Come docenti, come volontari e ancor più come ricercatori l’accesso al campo del penitenziario è sempre molto limitato. Una serie di ostacoli viene comunemente frapposta tra l’operatore esterno e la popolazione detenuta, ostacoli materiali ben visibili (porte, blindati, circuiti di camminamento) e ostacoli più difficili da riconoscere che, attraverso pratiche amministrative o semplici consuetudini, rendono impossibile il contatto dell’operatore esterno con buona parte dei detenuti presenti nelle sezioni. Ad essere accessibili sono normalmente le aree del carcere frequentate da quella parte della popolazione detenuta che è considerata maggiormente affidabile – non fosse altro, al limite, per il fatto di avere qualcosa da perdere. Capannoni per le lavorazioni, aule scolastiche, auditorum e palestre, le rotonde in cui si tengono le attività culturali, sono spesso gli unici spazi in cui al volontario è consentito recarsi; e sono altrettanto spesso anche le aree in cui il ricercatore è caldamente invitato ad andare. Si tratta di tutti quei luoghi in cui il penitenziario ama mettersi in mostra, rivendicando il proprio progetto rieducativo, del quale i detenuti che è consentito incontrare diventano testimoni (cfr. Ferreccio e Vianello 2015).
Ciascuno dei luoghi di attività sopra citati costituisce di fatto “una prigione dentro la prigione” (Chauvenet, Rostaing e Orlic 2008, p. 6). I detenuti non si conoscono tra loro se non in funzione del criterio di affinità deciso dall’istituzione secondo logiche gestionali, i ‘circuiti’ si aprono e si chiudono al passaggio non solo dei detenuti, ma anche degli operatori: “i professionisti sono, come gli altri, sottomessi al principio della chiusura e alle regole della sicurezza. Questa chiusura è, nel loro caso, tanto temporale e spaziale che sociale” (ibidem). Medici, infermieri, psicologi, volontari e ministri di culto che vivono il carcere sono in realtà presenti solo in certi luoghi, in certi giorni e in certi orari e possono circolare solo lungo corridoi ben precisi. Il loro sguardo, per quanto apparentemente “interno” è necessariamente parcellizzato e funzionale: concentrati sulle proprie attività, impegnati spesso in sfiancanti contrattazioni con l’istituzione per acquisire e mantenere spazi di azione e di movimento, faticano (o semplicemente non sono interessati) a porre in relazione quella parte di “campo” che frequentano con il campo esteso del penitenziario, a leggerne funzionalità nascoste e mistificazioni, ad agire una riflessività capace di proteggerli dal rischio di stumentalizzazione di cui possono diventare oggetto.
Una frequentazione negli anni piuttosto assidua degli istituti penitenziari, in qualità di volontaria e di ricercatrice, mi consente oggi di disporre di una conoscenza abbastanza estesa e dettagliata del campo. L’osservazione compiuta a diverso titolo può non rispondere ai requisiti specifici dell’investigazione scientifica, ma la possibilità di conoscere e di “vivere” l’ambiente senza attivare le difese che normalmente alza chi sa di trovarsi sotto la lente del ricercatore costituisce una risorsa inestimabile.

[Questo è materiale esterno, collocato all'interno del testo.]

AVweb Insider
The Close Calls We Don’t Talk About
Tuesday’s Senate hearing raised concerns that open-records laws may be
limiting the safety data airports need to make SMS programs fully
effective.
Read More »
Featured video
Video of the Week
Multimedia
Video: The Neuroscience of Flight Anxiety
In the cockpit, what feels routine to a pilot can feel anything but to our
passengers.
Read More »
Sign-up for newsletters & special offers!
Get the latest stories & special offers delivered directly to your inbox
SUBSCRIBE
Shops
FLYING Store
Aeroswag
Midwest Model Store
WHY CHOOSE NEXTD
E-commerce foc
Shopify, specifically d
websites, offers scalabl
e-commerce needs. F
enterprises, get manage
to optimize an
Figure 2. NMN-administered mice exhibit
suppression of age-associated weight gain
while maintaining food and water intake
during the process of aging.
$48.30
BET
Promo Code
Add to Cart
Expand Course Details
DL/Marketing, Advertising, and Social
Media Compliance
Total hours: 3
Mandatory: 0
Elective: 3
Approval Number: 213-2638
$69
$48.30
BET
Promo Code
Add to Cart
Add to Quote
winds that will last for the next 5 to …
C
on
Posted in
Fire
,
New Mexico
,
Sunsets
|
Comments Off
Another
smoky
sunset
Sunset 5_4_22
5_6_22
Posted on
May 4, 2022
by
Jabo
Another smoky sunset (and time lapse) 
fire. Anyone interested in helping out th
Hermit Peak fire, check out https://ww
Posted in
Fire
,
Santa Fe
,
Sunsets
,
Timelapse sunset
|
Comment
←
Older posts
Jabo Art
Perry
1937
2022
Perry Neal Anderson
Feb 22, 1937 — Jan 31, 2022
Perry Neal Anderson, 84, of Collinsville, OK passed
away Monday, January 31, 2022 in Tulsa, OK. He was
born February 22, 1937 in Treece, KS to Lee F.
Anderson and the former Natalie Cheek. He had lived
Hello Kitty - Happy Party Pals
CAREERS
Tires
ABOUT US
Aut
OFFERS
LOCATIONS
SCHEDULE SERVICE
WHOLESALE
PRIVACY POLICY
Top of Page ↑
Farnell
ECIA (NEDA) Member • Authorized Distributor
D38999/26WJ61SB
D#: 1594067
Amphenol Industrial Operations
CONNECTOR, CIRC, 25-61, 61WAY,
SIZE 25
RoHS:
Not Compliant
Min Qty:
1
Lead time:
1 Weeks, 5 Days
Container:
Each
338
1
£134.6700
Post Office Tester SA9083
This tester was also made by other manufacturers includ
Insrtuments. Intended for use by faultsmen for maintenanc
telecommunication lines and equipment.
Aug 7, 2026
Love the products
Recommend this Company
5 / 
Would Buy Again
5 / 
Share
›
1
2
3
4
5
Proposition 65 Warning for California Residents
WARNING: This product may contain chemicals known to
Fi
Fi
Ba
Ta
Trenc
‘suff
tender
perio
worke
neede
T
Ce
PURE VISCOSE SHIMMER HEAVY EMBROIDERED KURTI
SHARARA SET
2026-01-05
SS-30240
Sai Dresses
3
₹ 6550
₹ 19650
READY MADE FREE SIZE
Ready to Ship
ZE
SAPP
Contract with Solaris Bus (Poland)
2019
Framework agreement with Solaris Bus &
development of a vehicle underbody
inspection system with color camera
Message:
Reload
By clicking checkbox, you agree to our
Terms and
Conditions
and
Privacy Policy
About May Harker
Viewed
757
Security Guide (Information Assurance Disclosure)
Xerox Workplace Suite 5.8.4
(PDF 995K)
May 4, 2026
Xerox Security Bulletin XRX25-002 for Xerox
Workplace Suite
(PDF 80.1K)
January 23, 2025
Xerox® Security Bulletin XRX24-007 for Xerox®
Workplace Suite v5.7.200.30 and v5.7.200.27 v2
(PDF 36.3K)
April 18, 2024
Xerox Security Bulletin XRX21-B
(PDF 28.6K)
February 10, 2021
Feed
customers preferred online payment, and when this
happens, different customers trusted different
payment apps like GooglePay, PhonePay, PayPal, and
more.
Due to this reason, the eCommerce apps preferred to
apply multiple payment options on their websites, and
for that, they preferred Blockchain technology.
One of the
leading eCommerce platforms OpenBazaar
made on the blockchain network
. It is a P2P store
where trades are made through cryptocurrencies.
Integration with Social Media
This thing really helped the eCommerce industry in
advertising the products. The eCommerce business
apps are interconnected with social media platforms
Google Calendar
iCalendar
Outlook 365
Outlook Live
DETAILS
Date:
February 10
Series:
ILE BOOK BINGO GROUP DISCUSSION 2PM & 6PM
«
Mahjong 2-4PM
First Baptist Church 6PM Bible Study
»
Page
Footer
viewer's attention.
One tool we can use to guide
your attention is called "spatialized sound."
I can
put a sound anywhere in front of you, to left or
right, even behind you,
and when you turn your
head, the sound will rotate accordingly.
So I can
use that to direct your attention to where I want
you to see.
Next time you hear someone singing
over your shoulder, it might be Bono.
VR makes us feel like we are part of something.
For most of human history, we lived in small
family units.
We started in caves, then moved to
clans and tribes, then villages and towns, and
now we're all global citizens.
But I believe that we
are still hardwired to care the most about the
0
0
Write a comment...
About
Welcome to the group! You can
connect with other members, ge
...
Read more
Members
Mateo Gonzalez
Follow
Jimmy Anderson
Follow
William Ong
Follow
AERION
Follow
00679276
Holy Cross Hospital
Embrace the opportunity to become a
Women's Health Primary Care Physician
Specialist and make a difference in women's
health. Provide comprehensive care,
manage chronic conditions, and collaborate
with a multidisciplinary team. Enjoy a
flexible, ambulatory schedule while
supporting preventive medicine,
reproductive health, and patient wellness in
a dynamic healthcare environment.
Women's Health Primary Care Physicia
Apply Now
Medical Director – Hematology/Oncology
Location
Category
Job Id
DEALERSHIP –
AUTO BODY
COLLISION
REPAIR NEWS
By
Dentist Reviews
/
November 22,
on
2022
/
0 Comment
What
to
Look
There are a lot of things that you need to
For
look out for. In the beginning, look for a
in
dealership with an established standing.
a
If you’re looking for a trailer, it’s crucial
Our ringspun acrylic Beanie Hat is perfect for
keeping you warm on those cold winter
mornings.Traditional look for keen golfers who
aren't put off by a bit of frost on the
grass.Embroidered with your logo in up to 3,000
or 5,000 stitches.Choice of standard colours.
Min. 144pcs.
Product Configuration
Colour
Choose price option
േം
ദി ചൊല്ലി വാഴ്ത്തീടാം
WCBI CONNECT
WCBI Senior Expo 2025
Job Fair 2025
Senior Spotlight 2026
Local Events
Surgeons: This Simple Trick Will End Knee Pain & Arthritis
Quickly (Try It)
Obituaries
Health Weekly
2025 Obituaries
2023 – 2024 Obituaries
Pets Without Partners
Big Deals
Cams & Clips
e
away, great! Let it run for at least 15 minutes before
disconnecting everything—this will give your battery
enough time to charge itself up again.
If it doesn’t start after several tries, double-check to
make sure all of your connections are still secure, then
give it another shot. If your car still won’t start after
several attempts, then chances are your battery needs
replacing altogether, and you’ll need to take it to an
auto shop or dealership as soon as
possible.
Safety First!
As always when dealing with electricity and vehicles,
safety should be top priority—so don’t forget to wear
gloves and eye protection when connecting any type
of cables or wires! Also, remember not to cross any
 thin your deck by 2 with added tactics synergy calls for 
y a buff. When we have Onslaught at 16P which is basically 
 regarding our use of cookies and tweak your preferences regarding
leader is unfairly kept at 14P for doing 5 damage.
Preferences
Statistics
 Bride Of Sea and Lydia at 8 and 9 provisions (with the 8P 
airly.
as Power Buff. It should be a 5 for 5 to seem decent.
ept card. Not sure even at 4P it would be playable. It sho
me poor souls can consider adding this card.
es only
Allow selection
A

I colloqui e le interviste con detenuti e con operatori diventano così solo “un momento, senza dubbio privilegiato, in una lunga serie di scambi, e non hanno niente in comune con gli incontri puntuali, arbitrari e occasionali delle interviste realizzate in velocità da intervistatori sprovvisti di ogni competenza specifica” (Bourdieu 1992). Alla frequentazione prolungata si è aggiunta ad un certo punto la fortuna di poterci servire di un “giovane molto intelligente e dotato… che avrebbe potuto capire di che cosa avessi bisogno e sicuramente avrebbe conosciuto le persone che facevano al caso mio” (Whyte 1968, p. 372): si tratta di colui che oggi presenta in questo testo i suoi riscontri biografici, allora un giovane detenuto straniero, con parecchi anni di reclusione alle spalle e un paio d’anni davanti, laureatosi in carcere e impegnato nella redazione del giornale interno; oggi un ricercatore che, grazie alle conoscenze maturate e all’esperienza, è in grado di accompagnarci in una interpretazione più consapevole di quanto crediamo di vedere e comprendere come esterni.